HAVANA TIMES – The French corporations, Bouygues Batiment International and Aeropuertos de Paris will manage the “Jose Marti” International Airport of Havana, the government announced  today on state television.

The agreement foresees “immediate actions to improve the quality of services” and “investment in the medium and long term,” said a statement from the Cuban Ministry of Transport.

The Cuban government did not provide data on the amount of planned investments in the Havana airport, but announced that similar agreements “will continue to sought out for other airports in the country.”

The granting of the airport in Havana also includes the nearby airfield of San Antonio de los Baños.

Last May, the then Spanish Minister of Development, Ana Pastor, visited Cuba and showed the interest of the Spanish company Aena to manage Cuba’s main airport.

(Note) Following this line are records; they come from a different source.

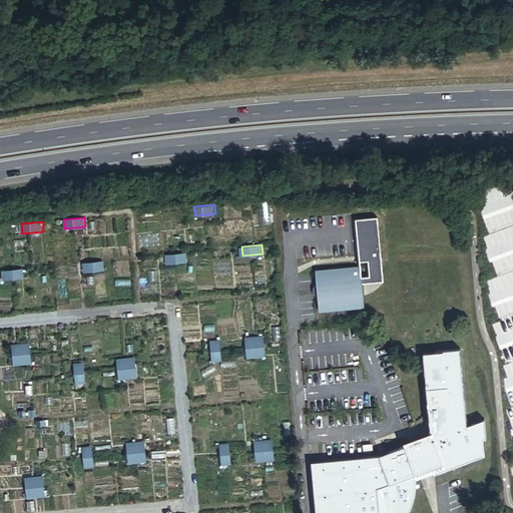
[(187,251),(166,253),(167,263),(188,261),(187,251)]
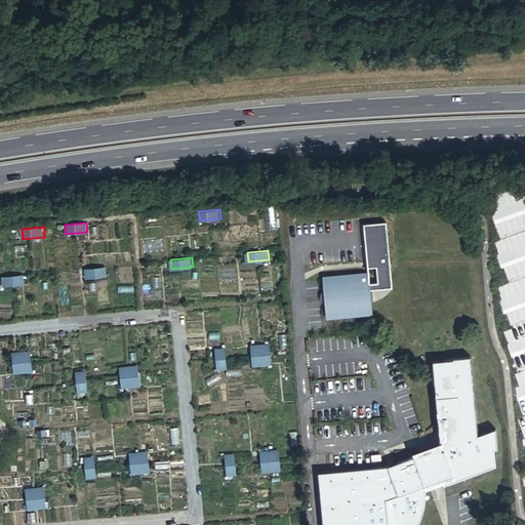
[(107,266),(86,268),(87,278),(108,276),(107,266)]
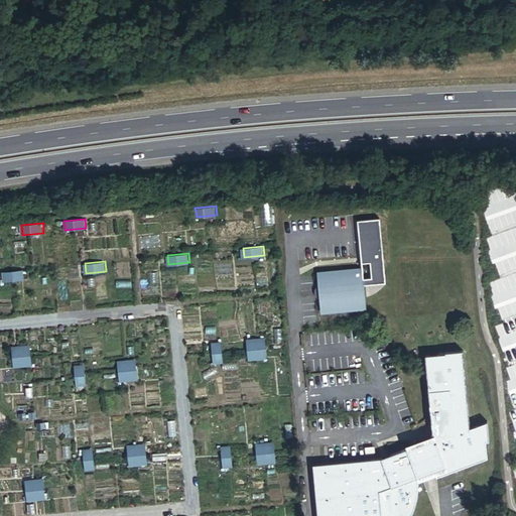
[(24,269),(3,272),(4,281),(25,278),(24,269)]
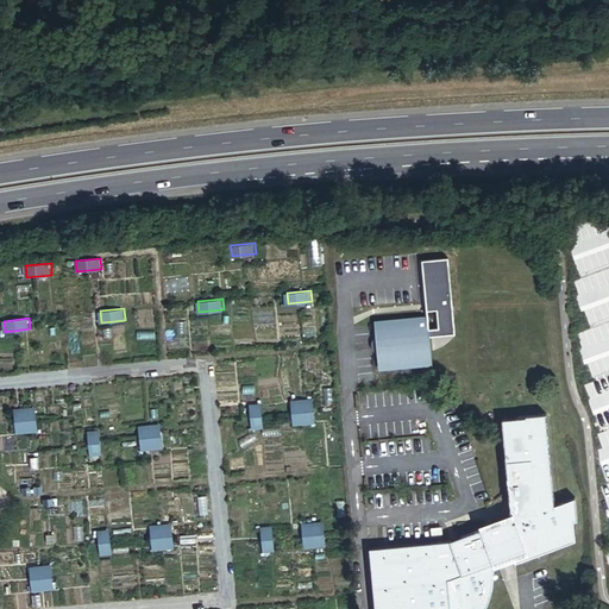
[(426,318),(374,321),(376,340),(371,340),(372,347),(376,347),(377,366),(429,363),(426,318)]
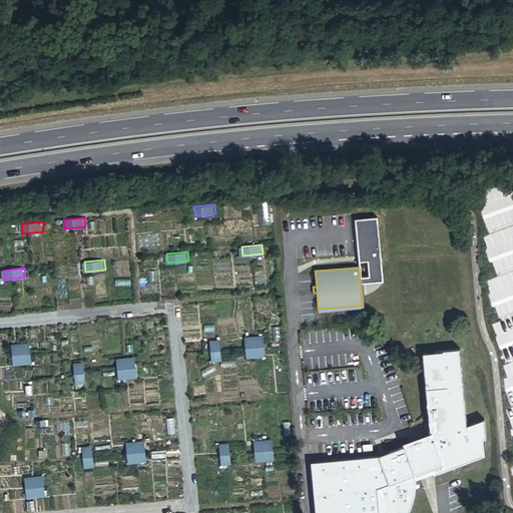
[(264,335),(245,337),(247,357),(266,356),(264,335)]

French companies are strengthening their presence on the island, taking advantage of the good diplomatic relations between French President, Francois Hollande, and his Cuban counterpart, Raul Castro, who have exchanged official visits.

Recently, the signing of an agreement between the Ministry of Foreign Trade of Cuba and the French Development Agency to finance French projects on the island was announced.

The agreement will facilitate investments in priority areas as renewable energy, water and sanitation, tourism and transport.

Since the beginning of the “thaw” between Cuba and the United States, the island is experiencing a tourism boom. During the first half of 2016, the number of US visitors grew by 83.9 percent.

Cuban authorities estimate that in 2016 the island will receive 3.7 million foreign tourists, surpassing by 175,200 the figure for the previous year, when the island broke its record by receiving over 3.5 million visitors.

8 thoughts on “Cuba Turns Over Management of its Havana Airport to French Corporations

  • US tourists to Cuba are seen in large groups because they are not permitted to travel as independent tourists. They travel in approved “people-to-people” tour groups. This was intended to avoid providing US tourism dollars to the Cuban government, which owns all the resorts. Ironically, the tour guide companies which shepherd the US tourists around are also owns by the Cuban government. The itineraries of these Potemkin tours are designed to showcase the wonders of Cuban socialism, and they make sure ordinary Cuban people are kept well away from the contaminating contact with yuma tourists.

    Every few years the Cuban authorities announce they have “discovered” huge oil deposits off their north coast. The Russia, Australian, French & Spanish companies suckered into buying contracts to explore the seabed for oil have all turned up empty. The Cuban gov’t claim there are some 20 billion barrels of oil in their reserves. The US Geological survey estimates a more modest 5 to 7 billion barrels. With the price of oil at historic lows, nobody will be in a rush to fund a risky venture to look for oil in Cuba’s waters.

  • “… and found off the north coast east of Matanzas the mother lode of oil they have been searching for for so long…”

    If you believe that then I’d love to sell you the Morro Castle in Havana… I have clear Title and the price is very, very cheap…

  • Ah, the French to rescue, no mystery why this is happening. France runs an economic system quite different from Cuba’s so the politburo hasn’t a clue what the hell works and doesn’t? It is a brilliant idea though and so very necessary, always love the French plus my friend Carlyle, who comes from our neighbor up north, speaks the language fluently.